In the present account, we propose a straightforward classification of early syngnathid development based on examinations of a wide range of species spread across the syngnathid phylogeny. This classification consists of four periods that are divided into 11 stages. Diagnostic features of stages are morphological traits that are visible in live as well as in preserved material and can be identified without the need for dissection. As such, the proposed classification allows for rapid and consistent staging of pipefish, seahorses, and seadragons. We used names, instead of numbers, to label stages, since a system based on names provides more flexibility [25]. While this classification has the advantage of cross-species applicability, stages can be easily added or removed from this general classification depending on the specific research questions and the species involved.

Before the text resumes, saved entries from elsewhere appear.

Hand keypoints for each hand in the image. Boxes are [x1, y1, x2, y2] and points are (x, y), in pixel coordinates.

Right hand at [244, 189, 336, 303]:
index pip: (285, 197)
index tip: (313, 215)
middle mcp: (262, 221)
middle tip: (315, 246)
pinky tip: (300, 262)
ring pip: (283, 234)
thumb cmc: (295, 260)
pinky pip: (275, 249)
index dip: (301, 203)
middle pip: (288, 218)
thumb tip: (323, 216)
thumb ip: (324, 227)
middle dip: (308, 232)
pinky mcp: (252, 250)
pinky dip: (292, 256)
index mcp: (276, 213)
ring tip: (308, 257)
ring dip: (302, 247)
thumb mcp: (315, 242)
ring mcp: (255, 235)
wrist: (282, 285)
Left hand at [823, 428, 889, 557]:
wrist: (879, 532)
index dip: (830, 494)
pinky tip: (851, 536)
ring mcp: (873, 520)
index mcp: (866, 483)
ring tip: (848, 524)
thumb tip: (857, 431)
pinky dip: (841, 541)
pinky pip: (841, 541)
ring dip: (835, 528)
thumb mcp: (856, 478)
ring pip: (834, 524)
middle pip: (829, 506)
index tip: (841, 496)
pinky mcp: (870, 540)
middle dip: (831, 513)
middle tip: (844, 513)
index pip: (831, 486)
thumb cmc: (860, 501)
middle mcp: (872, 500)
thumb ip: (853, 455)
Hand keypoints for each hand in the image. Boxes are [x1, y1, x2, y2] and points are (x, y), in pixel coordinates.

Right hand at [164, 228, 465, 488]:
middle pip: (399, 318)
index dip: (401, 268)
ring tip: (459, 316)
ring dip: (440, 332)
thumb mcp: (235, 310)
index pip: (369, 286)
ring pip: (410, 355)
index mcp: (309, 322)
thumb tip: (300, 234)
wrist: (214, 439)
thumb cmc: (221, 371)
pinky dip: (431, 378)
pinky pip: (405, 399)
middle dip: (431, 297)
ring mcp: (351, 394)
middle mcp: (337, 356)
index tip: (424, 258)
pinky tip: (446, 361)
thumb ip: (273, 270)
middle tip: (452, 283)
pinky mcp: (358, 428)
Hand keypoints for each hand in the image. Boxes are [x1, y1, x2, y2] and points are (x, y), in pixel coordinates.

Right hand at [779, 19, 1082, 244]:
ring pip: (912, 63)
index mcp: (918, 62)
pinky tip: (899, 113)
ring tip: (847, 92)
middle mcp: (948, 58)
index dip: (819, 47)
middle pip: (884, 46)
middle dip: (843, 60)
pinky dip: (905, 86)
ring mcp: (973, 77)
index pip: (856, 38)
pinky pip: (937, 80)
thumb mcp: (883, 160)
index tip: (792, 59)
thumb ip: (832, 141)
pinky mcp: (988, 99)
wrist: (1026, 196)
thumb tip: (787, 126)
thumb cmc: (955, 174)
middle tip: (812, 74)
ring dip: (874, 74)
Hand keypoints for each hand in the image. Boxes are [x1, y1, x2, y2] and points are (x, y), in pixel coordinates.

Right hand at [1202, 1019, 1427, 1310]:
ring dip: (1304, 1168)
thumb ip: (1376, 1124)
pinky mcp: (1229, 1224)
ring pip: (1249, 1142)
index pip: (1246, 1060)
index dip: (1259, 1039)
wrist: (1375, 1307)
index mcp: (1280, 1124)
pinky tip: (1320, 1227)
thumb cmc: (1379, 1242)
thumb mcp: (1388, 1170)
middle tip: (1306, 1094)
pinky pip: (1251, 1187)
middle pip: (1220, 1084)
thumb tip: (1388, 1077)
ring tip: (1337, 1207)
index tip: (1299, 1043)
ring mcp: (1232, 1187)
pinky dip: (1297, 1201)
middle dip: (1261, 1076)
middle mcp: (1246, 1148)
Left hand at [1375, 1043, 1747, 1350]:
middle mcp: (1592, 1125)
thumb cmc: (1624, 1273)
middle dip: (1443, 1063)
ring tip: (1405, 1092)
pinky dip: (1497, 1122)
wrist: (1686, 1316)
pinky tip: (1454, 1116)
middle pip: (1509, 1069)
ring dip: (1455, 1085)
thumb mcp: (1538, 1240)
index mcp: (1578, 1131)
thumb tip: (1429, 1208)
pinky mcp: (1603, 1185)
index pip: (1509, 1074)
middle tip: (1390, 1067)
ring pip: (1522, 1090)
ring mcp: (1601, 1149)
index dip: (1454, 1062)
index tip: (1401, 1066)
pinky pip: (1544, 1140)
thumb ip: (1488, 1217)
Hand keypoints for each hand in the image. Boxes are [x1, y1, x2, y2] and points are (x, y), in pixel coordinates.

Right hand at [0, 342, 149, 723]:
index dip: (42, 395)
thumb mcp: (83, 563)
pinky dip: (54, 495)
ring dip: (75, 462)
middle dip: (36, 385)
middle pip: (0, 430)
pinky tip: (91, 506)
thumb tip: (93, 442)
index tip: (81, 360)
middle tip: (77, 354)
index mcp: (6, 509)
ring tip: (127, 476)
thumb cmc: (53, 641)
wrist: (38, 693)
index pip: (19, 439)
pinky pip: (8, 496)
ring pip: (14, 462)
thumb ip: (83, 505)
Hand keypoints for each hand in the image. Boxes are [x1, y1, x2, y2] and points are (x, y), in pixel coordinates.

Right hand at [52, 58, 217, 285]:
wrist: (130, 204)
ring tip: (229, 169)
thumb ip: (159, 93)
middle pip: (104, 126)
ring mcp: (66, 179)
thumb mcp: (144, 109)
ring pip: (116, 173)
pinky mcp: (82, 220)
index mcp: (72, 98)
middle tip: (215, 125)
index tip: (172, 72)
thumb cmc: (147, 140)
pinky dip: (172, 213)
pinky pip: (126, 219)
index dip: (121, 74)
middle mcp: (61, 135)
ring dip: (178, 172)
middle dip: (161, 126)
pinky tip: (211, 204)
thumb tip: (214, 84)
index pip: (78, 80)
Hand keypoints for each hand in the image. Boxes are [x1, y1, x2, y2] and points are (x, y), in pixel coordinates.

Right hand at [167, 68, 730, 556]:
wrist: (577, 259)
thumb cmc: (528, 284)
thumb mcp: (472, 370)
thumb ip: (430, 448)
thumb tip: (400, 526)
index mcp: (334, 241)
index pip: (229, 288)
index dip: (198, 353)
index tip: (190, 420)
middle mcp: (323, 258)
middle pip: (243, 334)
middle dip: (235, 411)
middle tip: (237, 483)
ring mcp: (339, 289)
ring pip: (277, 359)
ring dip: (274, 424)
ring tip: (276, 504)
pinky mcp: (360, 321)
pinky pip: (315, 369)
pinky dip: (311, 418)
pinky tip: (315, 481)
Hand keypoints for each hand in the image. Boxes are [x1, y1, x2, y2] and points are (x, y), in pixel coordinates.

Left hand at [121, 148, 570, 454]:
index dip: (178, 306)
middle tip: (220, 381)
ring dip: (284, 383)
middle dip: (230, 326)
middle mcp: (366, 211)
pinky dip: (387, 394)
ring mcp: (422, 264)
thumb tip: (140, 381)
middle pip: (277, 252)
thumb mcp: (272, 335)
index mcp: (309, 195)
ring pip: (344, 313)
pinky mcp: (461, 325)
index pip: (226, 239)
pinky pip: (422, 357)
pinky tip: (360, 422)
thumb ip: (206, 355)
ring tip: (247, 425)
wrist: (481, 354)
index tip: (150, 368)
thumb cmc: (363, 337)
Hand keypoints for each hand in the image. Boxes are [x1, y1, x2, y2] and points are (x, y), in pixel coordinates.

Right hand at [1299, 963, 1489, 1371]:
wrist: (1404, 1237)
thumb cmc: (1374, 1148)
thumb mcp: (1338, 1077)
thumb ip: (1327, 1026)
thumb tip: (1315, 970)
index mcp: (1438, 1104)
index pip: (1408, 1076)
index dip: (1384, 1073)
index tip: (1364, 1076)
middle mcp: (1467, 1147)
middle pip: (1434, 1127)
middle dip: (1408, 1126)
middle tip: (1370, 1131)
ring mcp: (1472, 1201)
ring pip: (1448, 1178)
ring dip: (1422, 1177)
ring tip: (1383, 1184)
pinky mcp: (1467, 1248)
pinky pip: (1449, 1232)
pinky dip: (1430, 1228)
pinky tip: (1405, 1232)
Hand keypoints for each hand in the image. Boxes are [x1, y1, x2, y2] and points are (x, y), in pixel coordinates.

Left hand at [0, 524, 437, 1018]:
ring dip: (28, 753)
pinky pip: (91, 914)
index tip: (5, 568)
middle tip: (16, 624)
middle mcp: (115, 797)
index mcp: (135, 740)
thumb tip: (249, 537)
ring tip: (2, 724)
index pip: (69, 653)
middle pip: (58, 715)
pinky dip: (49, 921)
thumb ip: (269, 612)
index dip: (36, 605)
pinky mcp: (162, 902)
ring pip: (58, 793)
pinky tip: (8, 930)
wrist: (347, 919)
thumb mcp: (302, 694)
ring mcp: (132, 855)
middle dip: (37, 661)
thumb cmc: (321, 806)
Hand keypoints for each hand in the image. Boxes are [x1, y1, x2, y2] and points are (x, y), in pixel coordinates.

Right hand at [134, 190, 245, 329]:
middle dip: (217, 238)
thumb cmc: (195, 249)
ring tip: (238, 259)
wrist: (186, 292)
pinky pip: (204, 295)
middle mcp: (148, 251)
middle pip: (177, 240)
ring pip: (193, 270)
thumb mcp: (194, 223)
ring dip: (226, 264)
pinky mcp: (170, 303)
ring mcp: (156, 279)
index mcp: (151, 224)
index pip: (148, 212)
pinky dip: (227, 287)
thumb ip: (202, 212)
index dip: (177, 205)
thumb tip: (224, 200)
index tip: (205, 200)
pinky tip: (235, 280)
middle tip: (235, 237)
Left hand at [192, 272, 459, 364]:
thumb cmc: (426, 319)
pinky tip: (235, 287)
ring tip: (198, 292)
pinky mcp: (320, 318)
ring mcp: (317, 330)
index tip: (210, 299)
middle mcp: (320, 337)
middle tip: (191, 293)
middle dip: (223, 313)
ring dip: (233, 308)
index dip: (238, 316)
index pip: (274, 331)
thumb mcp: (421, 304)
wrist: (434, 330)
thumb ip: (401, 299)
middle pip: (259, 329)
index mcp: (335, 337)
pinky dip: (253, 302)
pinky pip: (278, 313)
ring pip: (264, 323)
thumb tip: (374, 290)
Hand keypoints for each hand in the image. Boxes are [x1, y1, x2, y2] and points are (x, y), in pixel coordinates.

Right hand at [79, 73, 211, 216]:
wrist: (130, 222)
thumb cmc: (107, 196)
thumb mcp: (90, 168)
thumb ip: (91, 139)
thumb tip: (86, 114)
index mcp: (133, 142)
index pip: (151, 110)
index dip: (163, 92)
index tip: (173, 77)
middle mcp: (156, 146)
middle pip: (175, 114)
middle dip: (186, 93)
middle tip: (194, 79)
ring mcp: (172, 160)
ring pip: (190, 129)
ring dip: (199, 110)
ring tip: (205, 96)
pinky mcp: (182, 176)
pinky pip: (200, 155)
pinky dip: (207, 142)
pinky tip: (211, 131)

In view of the growing interest in the biology of the Syngnathidae [33], we believe that the classification proposed here will prove useful to a wide range of researchers studying the reproductive biology of this group.

Methods

Embryos (pre-hatch), larvae (post-hatch/pre-release), and newborn juveniles of N. ophidion and S. abaster were obtained from wild-caught brooding males from the Venice Lagoon (Italy), fixed in 10% formalin and preserved in 70% ethanol, and from experimentally mated wild-caught males held at our marine husbandry facility at the University of Zürich, Switzerland. Pipefish were collected with permission (no. 39980/2012) from the Servizio Caccia e Pesca, Provincia di Venezia, Italy. Adult seahorses (H. abdominalis) were purchased from a commercial breeding facility (Seahorse Australia, Beauty Point, Tasmania); seahorse offspring were derived from males that had mated in Zürich. Both pipefish and seahorses were held under an animal care permit from the Veterinäramt Zürich (Permit 164/2010). Photographs of staged specimens were taken using a digital camera (Nikon Coolpix E4500) connected to a light microscope (Wild M3, Heerbrugg, Switzerland).